__YOUR INSTRUCTIONS__
Filter the entries that follow, copying every line in which the word "Vienības" appears.

[THE DATA Boundary: Start]

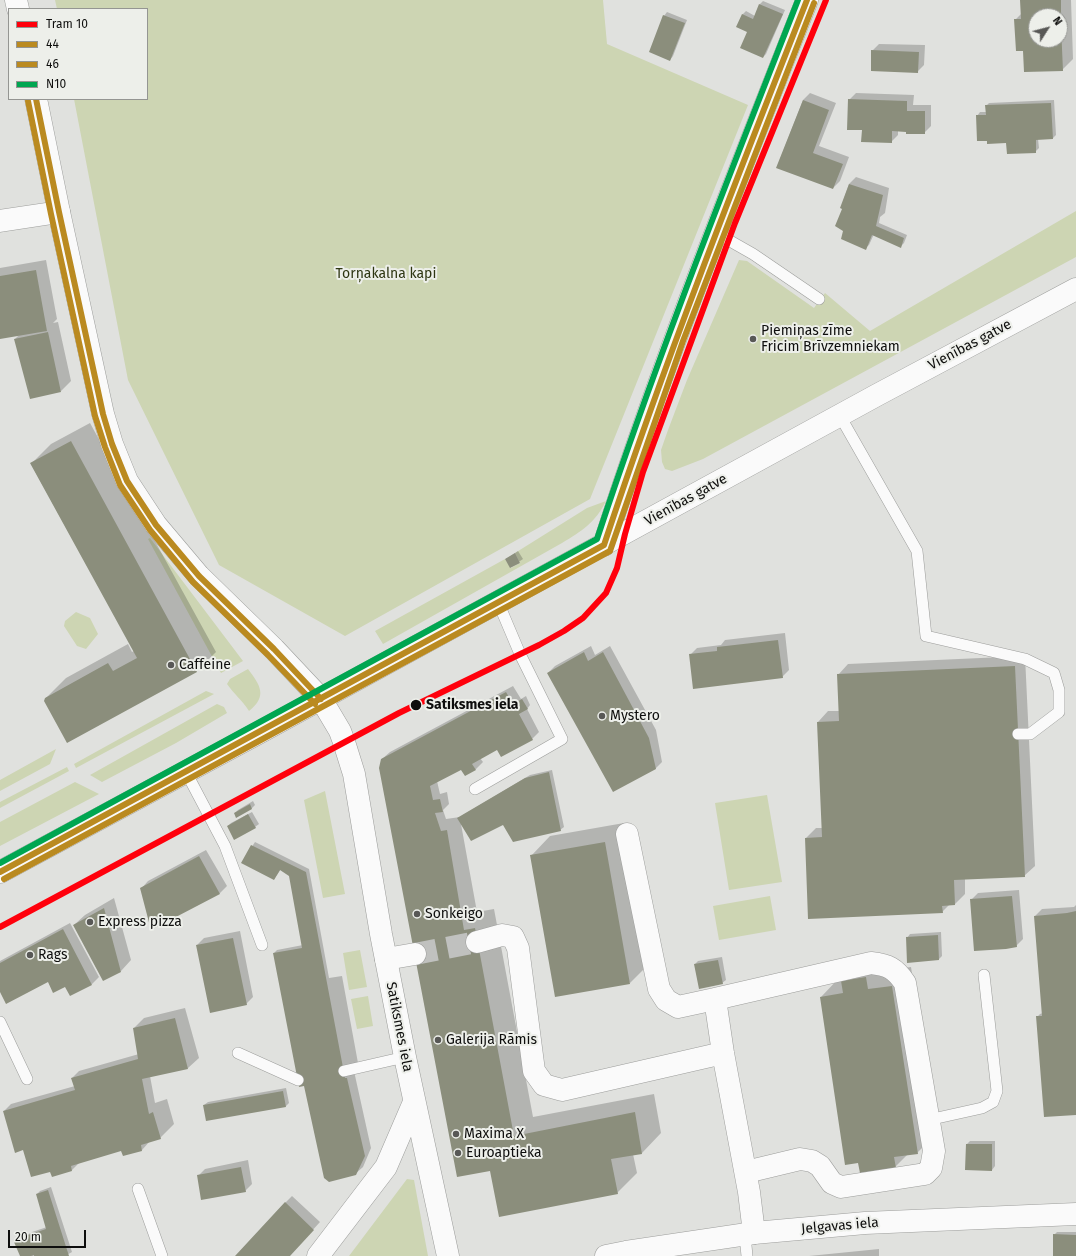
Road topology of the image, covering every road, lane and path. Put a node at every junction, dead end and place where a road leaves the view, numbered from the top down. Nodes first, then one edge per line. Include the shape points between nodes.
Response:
1 (807, 0) edge
2 (36, 100) edge
3 (59, 212) junction
4 (0, 221) edge
5 (716, 233) junction
6 (1076, 289) edge
7 (819, 299) dead end
8 (840, 416) junction
9 (604, 545) junction
10 (498, 602) junction
11 (321, 698) junction
12 (1018, 734) dead end
13 (186, 772) junction
14 (475, 789) dead end
15 (627, 834) dead end
16 (0, 872) edge
17 (478, 942) tunnel mouth
18 (262, 945) dead end
19 (415, 954) tunnel mouth
20 (386, 959) junction
21 (984, 975) dead end
22 (715, 999) junction
23 (0, 1022) edge
24 (238, 1053) dead end
25 (723, 1053) junction
26 (405, 1057) junction
27 (344, 1071) dead end
28 (27, 1079) dead end
29 (298, 1080) dead end
30 (414, 1102) junction
31 (928, 1120) junction
32 (746, 1172) junction
33 (138, 1189) dead end
34 (1076, 1214) edge
35 (750, 1234) junction
36 (162, 1256) edge
37 (318, 1256) edge
38 (448, 1256) edge
39 (606, 1256) edge
40 (747, 1256) edge

1 - 5 street
2 - 3 street, Satiksmes iela
3 - 4 street
3 - 11 street, Satiksmes iela via 103,414 112,444 128,481 156,525 199,576
5 - 7 lane via 753,254
5 - 9 street via 628,471
6 - 8 street, Vienības gatve
8 - 9 street, Vienības gatve
8 - 12 lane via 917,551 926,636 1025,659 1054,672 1059,690 1058,712 1030,734
9 - 10 street, Vienības gatve
10 - 11 street, Vienības gatve
10 - 14 lane via 520,654 562,739
11 - 13 street, Vienības gatve
11 - 20 street, Satiksmes iela via 340,731 352,767
13 - 16 street, Vienības gatve
13 - 18 lane via 225,846
15 - 22 street via 659,989 666,1000 678,1007
17 - 25 street via 502,935 513,937 518,948 534,1071 544,1085 562,1090
19 - 20 street
20 - 26 street, Satiksmes iela
21 - 31 lane via 998,1091 993,1102 982,1108
22 - 25 street
22 - 31 street via 871,963 885,965 897,972 905,983
23 - 28 lane
24 - 29 lane
25 - 32 street
26 - 27 lane
26 - 30 street, Satiksmes iela
30 - 37 street via 386,1167
30 - 38 street, Satiksmes iela
31 - 32 street via 934,1150 931,1168 925,1174 841,1187 832,1183 820,1166 812,1161 800,1159
32 - 35 street
33 - 36 lane
34 - 35 street, Jelgavas iela via 865,1223
35 - 39 street, Jelgavas iela
35 - 40 lane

[THE DATA Boundary: End]

__EXERCISE RESULT__
6 - 8 street, Vienības gatve
8 - 9 street, Vienības gatve
9 - 10 street, Vienības gatve
10 - 11 street, Vienības gatve
11 - 13 street, Vienības gatve
13 - 16 street, Vienības gatve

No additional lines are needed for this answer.